As part of the Jewish Encounter project, Marc Chagall by Jonathan Wilson is one contribution devoted to the promotion of Jewish literature, culture, and ideas. (One can find all these contributions here on Amazon.)
It can be observed that most of Chagall's work, according to the author, is an expression of his philosophy, his religious sensibility if you will, in the form of the "literalization of metaphors", deeply grounded in the mystical and symbolic Hasidic world and Yiddish folktales, which include in their writings the "repository of flying animals and miraculous events." (P. 13)
It is impossible to label Chagall's work as "Expressionism", but the representation of an acute imagination, coloured in fantasy, depicting highly charged religious symbols, including in several works, Christs Crucifixion in a variety of contexts. What I love about Chagall is the viewer is drawn into the work by its striking colour and busy subject matter and is compelled to study it, because the meaning of the painting must be discovered as it is not apparent on a superficial viewing.
Wilson does a wonderful job of narrating Chagall's life in terms of the major events that the artist experienced, spanning through the Russian revolution, two world wars, the Holocaust and the establishment of the State of Israel. Wilson suggests that in viewing Chagall's paintings against the backdrop of these major historical events will see the artist's work as a response to them, and his personal inner conflict between his "Jewishness" and his focus on Christ's Crucifixion, and also his attempt at secularism in many of his paintings.
My favourite paintings by the artist are his various representations of love that display an ethereal, mystical quality, a sublimeness that to me captures love in their most revealing forms, as Wilson comments,
"Chagall's vision of love, so appealing to the human soul, frequently involves a merging of two faces, or bodies, into one. In this regard he is Platonic, as his figures pursue their other halves in an apparent longing to become whole again. Over and again he paints the myth that Aristophanes recounts in The Symposium." (P.174)

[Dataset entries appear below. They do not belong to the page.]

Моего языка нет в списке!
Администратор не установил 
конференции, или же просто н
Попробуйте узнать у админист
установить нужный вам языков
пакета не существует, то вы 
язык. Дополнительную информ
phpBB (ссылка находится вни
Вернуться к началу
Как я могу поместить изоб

Chagall's life Wilson suggests was an attempt through his art at the reconciliation between two worlds, a genuine effort universalizing or merging opposites, he writes,
"In his paintings, past and present, dream and reality, rabbi and clown, secular and observant, revolutionary and Jew, Jesus and Elijah...all commingle and merge in a world where history and geography but also the laws of physics and nature have been suspended." (P. 210)
Wilson's Marc Chagall is an erudite biography and insightful critical work. Although relatively short in length, manages to capture the artist who is considered along with Picasso and Matisse, one of the icons of Modernism.
A Short Chagall
A nice short study of Marc Chagall's personal life (wives, children, and homes) and of his essential cultural roots including religious inspirations and conflicts. Chagall was fated to live a long life amidst a century of enormous social turmoil and with direct emotional ties to countries in the middle of the storms --- the USSR, France, U.S. and Israel.

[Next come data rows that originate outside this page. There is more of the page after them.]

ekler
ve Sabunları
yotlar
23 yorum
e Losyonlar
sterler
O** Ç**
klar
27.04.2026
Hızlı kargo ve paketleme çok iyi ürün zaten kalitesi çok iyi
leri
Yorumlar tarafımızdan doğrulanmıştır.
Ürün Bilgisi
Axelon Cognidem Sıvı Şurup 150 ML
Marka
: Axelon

Professor Wilson is a fine writer with an eye for the arresting detail. His book is a very good overview of the complex life of a great artist.
(Readers will have to refer to the Internet or art books for the actual paintings referred to in this text---unless happily they have already in person viewed the work of Marc Chagall.)
Marc Chagall
This has made a fascinating artist even more interesting; and you can understand the impact of his life on his technique!